When I preach on Romans, I pointed out that the arena of the heart is where desires for same sex relationships are felt (Rom. 1:24). It is in this very same heart that the Spirit sheds abroad the love of God (Rom. 5:5). When the Spirit pours into our hearts the holy, sanctifying love of God, it cannot but be the case that new desires are felt. We are empowered to live out a new life. To be sure we do not live sinlessly — there is a battle and there are failures and struggles. But there is a genuine, supernatural and deep change.

Side B leaders who argue that their desires for same sex relationships are unchanged (or even good) find a ready audience for such teaching in England, because the supernatural work of the Spirit has so often been replaced with rationalism and organizational effort. One of the most widely respected resources from a conservative perspective in England when preaching Romans is a book which argues that Rom. 5:5 should be collapsed into Rom. 5:6. And so the work of the Spirit in v. 5 is merely your rational understanding that v6 is true. If you understand Christ died for you, then that is all you need.

That is a shallow view of conversion which downplays the supernatural power of the Spirit. I look back on the widespread acceptance of Side B views of sexuality and see, with regret, that in England this went hand in hand with a downplaying of the power of God in conversion. The supernatural new birth changes our desires on a deeper level than many here realized.

Ministers Have Raised Banners for Multiple Identities

English evangelicals have not really used the language of ‘Side B,’  but the collection of views it fosters have been around here for the past decade. One aspect which is readily identifiable on both sides of the Atlantic is the way Side B leaders end up raising banners for multiple identities beyond that of a Christian or gospel minister.

Various identities are spoken of — Gay Christian, same sex attracted believer, LGBT ally, and others. Some of the Side B leaders explicitly say ‘I am not accepting a same sex attracted identity.’  However, even by lending their names to the movements that promote Side B theology and pastoral care, they in effect raise a banner other than that of a mere Christian.

The fragmentation of identities and self-identification is of course another aspect of postmodern culture. And as evangelicals embrace naming their different identities they are making themselves more acceptable to the culture. The significance of this really hit me when I read the words of one of the gay bishops in the Church of England. He does not claim to be an evangelical, but the starkness of his words highlighted for me the problem of Side B leaders upholding an identity other than that of Christian.

A newspaper reported:

'Stressing that he did not want to become known as “the gay bishop”, he said he hoped that the impact of his openness would be “that we can say the bishop of Grantham is gay and is getting on with his life and ministry”. However, as a member of the C of E’s College of Bishops, which meets this month to discuss the next stage of the church’s discussions about sexuality, Chamberlain may come under pressure to be a representative for LGBT rights. “I will speak [at the meeting], and this part of me will be known. I hope I’ll be able to be a standard-bearer for all people as a gay man”' (The Guardian, 2 Sept. 2016).

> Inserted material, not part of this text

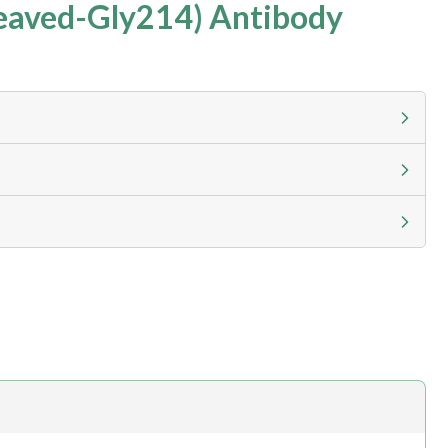
eaved-Gly214) Antibody
g calculator at checkout to view
ness day, ELISA kits 2-3 business day lead time
h.com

Note how the quote simultaneously downplays the gay identity, but at the same times aspires to being a ‘gay standard bearer.’ This is the reality of how things play out in evangelical circles too. Ministers who adhere to Side B theology cannot help but uphold an identity that is set alongside their identity in Christ as gospel ministers. They may even say that they do not want to be known as ‘gay Christians’ or ‘same sex attracted believers,’ but the reality is that the theological convictions of Side B usher into one’s heart an identity that is set alongside a born again believer. There is no way to avoid this. The result in England was fragmentation into other identities even further removed from scriptural convictions.

'Side B' Leaders Began to Debate Where Lines Lie

In the early days of Side B views being promoted in England, we all thought that orthodox views were being promoted. I did too, for a short time. If you are reading this and are where I was ten years ago, you may be hopeful that the Side B view could perhaps form a bulwark against secular views infiltrating the church.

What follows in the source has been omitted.